### What is expected:
Report the count of lines in the listing below that include the string "Tudor", with no other text.

### Data for this exercise:
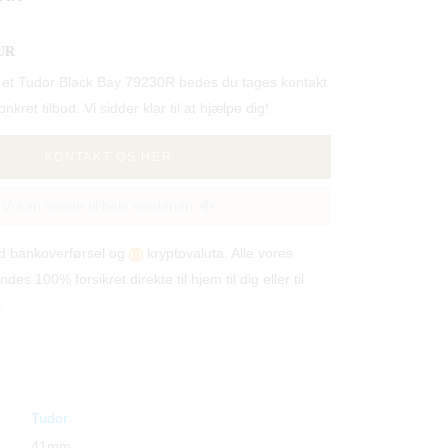
UR
lle et Tudor Black Bay 79230R bedes du tages kontakt
 konkret tilbud. Vi sidder klar til at hjælpe dig!
KONTAKT OS HER
Vi kan sende til hele verdenen
od bankoverførsel og
kryptovaluta. Alle vores
ndes 100% forsikret direkte til hjem til dig eller til
.
Tudor
41mm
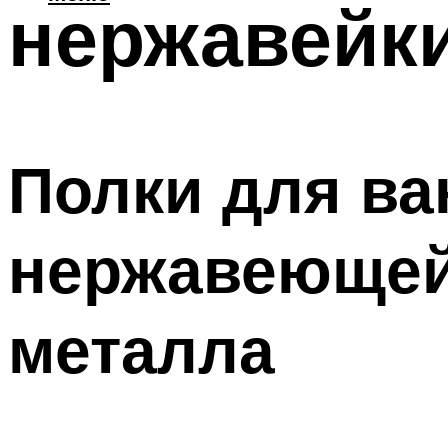
нержавейк
Полки для ва
нержавеющей 
металла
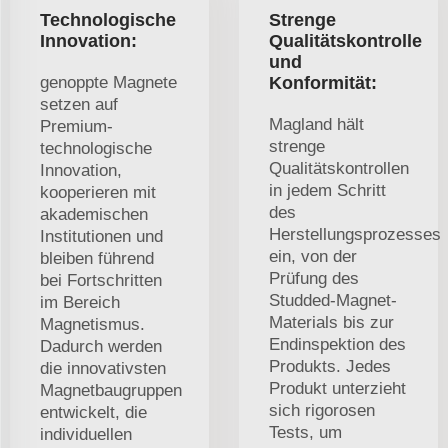
Technologische
Strenge
Innovation:
Qualitätskontrolle
und
genoppte Magnete
Konformität:
setzen auf
Magland hält
Premium-
strenge
technologische
Qualitätskontrollen
Innovation,
in jedem Schritt
kooperieren mit
des
akademischen
Herstellungsprozesses
Institutionen und
ein, von der
bleiben führend
Prüfung des
bei Fortschritten
Studded-Magnet-
im Bereich
Materials bis zur
Magnetismus.
Endinspektion des
Dadurch werden
Produkts. Jedes
die innovativsten
Produkt unterzieht
Magnetbaugruppen
sich rigorosen
entwickelt, die
Tests, um
individuellen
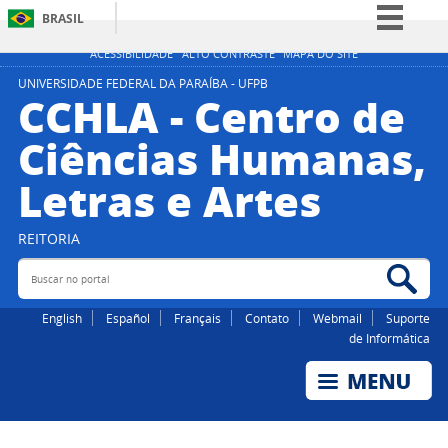
BRASIL
Simplifique!
ACESSIBILIDADE
ALTO CONTRASTE
MAPA DO SITE
Comunica BR
UNIVERSIDADE FEDERAL DA PARAÍBA - UFPB
CCHLA - Centro de
Participe
Ciências Humanas,
Acesso à informação
Letras e Artes
Legislação
Canais
REITORIA
Buscar no portal
Bus
English
Español
Français
Contato
Webmail
Suporte
de Informática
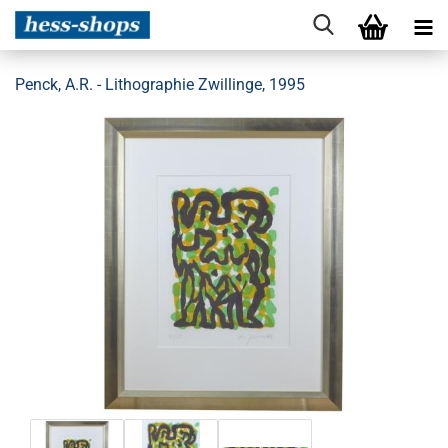
Penck, A.R. - Lithographie Zwillinge, 1995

### Response:
2